### Exercices à réaliser
A – Dans le texte sur le départ de Bouteflika, où finissent ses portraits glorificateurs ?
B – Prolongez le texte sur le départ de Bouteflika en reprenant après sa dernière phrase.

### Texte fourni
┌──

Comment dit-on pardon en langue de bois ?

Bouteflika est parti… A petits pas, si on ose dire ! Il s’est cassé par la petite porte, le comble pour celui qui voulait forcer avec panache et flamboyance l’entrée du paradis. Celui qui voulait, de force, graver son nom dans les tablettes de l’Histoire s’en trouve effacé comme une faute d’orthographe.
Il s’en va sous les quolibets. Ses portraits glorificateurs du zaïmisme new-look, omniprésents pendant deux longues décennies, finissent tristement dans les poubelles. Qui l’eût cru ? Vingt ans de règne absolu qui s’effilochent dans la déroute et dans la panique de ses courtisans, voilà le résultat.
Dans une sorte de crédulité née d’une quasi-divinisation, avec l’aide de supporters et de serfs particulièrement zélés, il est parvenu à faire accroire qu’il était là pour… l’éternité. Lui, pas bouger ! Lui, inamovible, faisant passer le sceptre à la descendance ou la collatéralité. Mais là, toujours là !

└──

### Lignes de données
┌──

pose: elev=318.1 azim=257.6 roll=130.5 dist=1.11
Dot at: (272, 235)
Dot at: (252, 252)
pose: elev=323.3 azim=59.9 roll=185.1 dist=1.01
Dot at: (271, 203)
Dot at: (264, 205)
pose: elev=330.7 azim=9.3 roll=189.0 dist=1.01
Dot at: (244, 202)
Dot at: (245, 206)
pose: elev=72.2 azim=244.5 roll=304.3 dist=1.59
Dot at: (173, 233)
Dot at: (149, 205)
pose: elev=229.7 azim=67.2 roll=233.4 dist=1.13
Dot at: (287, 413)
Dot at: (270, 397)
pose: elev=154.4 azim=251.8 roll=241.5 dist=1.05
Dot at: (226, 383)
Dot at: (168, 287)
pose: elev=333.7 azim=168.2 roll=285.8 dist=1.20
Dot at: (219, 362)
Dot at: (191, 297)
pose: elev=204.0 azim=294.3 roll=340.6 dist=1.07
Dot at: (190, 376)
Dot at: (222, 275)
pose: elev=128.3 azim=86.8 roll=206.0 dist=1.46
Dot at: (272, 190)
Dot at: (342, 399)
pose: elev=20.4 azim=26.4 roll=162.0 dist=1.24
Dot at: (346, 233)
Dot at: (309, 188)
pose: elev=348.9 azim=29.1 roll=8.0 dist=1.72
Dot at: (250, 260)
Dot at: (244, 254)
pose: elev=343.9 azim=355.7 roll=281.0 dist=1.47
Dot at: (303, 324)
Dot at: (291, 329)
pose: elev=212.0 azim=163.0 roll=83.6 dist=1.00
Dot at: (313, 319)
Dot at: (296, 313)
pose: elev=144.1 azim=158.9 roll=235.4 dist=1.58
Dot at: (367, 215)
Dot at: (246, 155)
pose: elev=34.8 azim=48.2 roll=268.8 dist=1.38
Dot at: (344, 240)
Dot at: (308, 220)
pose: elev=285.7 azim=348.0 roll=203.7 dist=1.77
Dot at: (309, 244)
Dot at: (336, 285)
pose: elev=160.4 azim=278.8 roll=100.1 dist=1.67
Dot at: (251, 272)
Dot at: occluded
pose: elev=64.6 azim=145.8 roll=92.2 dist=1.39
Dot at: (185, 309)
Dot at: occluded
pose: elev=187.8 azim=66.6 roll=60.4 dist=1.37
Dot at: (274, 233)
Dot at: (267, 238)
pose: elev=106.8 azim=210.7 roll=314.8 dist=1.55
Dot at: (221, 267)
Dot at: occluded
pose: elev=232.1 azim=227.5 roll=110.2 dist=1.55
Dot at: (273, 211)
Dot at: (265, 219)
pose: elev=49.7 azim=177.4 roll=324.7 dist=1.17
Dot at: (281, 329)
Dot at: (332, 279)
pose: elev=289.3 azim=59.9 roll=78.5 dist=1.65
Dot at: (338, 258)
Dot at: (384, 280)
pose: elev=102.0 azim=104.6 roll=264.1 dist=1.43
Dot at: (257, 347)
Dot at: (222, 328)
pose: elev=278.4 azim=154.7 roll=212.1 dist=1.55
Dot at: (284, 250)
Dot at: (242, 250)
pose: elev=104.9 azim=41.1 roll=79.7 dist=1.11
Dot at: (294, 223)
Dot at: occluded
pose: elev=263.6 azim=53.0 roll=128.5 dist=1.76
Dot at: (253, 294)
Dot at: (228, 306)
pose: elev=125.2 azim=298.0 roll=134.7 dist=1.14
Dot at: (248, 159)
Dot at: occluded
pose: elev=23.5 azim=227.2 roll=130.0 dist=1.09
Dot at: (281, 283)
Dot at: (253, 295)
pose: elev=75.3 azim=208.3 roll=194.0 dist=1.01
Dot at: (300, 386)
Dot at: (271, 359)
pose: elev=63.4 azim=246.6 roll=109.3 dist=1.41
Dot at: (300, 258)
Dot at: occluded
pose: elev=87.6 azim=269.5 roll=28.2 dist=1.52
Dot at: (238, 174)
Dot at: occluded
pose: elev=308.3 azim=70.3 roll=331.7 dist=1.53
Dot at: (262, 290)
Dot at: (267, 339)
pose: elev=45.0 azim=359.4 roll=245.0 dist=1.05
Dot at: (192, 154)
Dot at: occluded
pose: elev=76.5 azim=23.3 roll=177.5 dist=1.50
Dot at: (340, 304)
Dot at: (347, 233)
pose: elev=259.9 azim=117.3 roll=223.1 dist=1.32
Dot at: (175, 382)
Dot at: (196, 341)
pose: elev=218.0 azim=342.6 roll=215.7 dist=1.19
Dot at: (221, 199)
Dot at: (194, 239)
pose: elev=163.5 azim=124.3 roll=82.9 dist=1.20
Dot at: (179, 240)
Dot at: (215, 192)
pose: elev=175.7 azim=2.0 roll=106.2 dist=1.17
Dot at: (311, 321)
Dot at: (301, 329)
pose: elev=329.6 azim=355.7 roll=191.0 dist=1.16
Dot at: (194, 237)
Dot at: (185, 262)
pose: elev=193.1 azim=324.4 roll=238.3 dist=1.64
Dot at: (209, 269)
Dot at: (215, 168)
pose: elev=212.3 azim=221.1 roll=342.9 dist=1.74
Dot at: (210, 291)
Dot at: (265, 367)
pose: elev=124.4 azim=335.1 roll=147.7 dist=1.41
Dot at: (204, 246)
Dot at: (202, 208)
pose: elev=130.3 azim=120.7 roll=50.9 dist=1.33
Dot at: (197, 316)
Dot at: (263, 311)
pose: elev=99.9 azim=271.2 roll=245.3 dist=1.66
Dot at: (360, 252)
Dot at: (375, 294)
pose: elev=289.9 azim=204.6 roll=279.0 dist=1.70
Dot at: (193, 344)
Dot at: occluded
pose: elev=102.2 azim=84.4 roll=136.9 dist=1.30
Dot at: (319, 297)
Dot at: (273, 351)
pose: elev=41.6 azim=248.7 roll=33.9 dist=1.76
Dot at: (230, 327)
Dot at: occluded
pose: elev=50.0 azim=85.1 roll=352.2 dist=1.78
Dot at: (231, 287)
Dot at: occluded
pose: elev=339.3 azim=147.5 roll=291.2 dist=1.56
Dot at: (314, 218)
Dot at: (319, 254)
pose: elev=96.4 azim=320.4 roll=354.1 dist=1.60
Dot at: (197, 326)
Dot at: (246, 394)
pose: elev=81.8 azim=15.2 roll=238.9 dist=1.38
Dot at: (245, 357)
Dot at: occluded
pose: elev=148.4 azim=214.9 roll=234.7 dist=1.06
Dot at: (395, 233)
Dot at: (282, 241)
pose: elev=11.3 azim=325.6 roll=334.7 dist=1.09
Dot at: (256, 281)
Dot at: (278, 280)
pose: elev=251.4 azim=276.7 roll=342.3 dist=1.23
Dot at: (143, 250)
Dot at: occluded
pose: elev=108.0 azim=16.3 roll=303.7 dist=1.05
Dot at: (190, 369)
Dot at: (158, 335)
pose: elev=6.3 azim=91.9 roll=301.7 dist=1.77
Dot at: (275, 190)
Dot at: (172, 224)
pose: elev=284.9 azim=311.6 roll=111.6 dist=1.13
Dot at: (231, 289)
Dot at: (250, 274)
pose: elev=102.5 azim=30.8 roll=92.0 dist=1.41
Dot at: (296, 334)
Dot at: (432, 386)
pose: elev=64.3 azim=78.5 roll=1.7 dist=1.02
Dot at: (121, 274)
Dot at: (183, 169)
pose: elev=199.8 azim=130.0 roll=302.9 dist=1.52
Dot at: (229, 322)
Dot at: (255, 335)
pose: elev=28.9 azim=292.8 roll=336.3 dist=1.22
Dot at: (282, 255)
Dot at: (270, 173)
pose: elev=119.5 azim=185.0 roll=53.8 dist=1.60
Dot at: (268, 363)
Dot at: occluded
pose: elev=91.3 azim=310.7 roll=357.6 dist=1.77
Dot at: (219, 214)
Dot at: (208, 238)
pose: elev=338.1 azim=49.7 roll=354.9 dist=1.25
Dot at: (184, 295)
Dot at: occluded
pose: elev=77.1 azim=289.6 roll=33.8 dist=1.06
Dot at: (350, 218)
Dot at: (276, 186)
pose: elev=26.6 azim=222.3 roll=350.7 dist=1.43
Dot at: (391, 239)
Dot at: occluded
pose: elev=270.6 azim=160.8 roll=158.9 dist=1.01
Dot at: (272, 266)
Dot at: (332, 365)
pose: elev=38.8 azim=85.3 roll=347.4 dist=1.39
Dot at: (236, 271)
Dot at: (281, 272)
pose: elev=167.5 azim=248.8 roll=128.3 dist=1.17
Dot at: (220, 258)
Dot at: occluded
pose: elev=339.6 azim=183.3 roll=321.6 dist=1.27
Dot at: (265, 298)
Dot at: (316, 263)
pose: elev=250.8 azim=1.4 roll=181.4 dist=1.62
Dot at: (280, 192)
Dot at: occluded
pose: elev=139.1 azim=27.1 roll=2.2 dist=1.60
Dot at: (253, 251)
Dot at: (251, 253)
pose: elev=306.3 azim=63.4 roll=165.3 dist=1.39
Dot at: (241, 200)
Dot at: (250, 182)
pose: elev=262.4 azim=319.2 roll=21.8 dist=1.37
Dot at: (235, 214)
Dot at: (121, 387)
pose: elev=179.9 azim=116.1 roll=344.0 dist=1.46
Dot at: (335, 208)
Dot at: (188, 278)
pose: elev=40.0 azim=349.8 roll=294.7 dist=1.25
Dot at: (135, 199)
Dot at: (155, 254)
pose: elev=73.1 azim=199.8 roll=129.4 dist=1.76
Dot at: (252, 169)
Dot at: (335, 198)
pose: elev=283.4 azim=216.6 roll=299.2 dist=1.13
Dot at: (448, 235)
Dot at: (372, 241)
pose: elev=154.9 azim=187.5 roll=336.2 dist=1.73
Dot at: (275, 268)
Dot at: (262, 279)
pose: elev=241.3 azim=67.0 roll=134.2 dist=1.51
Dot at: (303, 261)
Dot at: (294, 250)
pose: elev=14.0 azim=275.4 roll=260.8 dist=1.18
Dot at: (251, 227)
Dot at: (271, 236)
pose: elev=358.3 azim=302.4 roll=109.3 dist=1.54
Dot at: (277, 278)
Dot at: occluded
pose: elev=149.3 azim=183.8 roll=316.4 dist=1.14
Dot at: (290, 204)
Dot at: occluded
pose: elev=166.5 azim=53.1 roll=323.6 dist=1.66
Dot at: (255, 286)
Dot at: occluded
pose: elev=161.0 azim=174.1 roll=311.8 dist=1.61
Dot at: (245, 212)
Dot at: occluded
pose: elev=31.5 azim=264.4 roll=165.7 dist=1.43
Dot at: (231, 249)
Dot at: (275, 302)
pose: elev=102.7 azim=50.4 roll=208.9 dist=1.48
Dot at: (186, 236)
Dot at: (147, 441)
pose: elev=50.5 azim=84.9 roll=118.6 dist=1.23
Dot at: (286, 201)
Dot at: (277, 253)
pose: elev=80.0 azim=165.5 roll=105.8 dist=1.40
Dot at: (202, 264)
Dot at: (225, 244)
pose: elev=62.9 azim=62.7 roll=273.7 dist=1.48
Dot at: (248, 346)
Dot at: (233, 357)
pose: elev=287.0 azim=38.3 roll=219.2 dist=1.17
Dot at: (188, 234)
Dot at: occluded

└──

### Réponses par exercice
A – Ils finissent tristement dans les poubelles.

B –
Il semblait voué à recevoir un culte à célébrer, ce dont ne se sont pas privés ses zélotes. Ce n’est pas pour rien qu’un type propulsé responsable du FLN de la déroute a cru voir en lui un homme envoyé par Dieu pour réformer l’Algérie. Pas moins !
Ce n’est pas pour rien non plus, pour rester dans le registre métaphysique, qu’il a fait construire, sur les deniers publics, la plus grande mosquée d’Afrique. Cette œuvre pharaonique devait témoigner de la démesure messianique de son destin. Mais plus encore que ceux de Dieu, les desseins du peuple sont impénétrables. Et voilà !
L’ivresse du pouvoir est incontrôlable. Ça rend la chute d’autant plus pitoyable. La dégringolade entraîne la cohorte de  sbires et d’obligés matois. Les proconsuls d’hier, les spadassins, les janissaires de Bouteflika, tout ce beau monde qui grenouillait dans l’impunité et l’ostentation, tenant en otage un pays qu’ils ont pillé et clochardisé, essayent de passer inaperçus aujourd’hui. Ils essayent de rejeter sur l’autre la responsabilité du chaos.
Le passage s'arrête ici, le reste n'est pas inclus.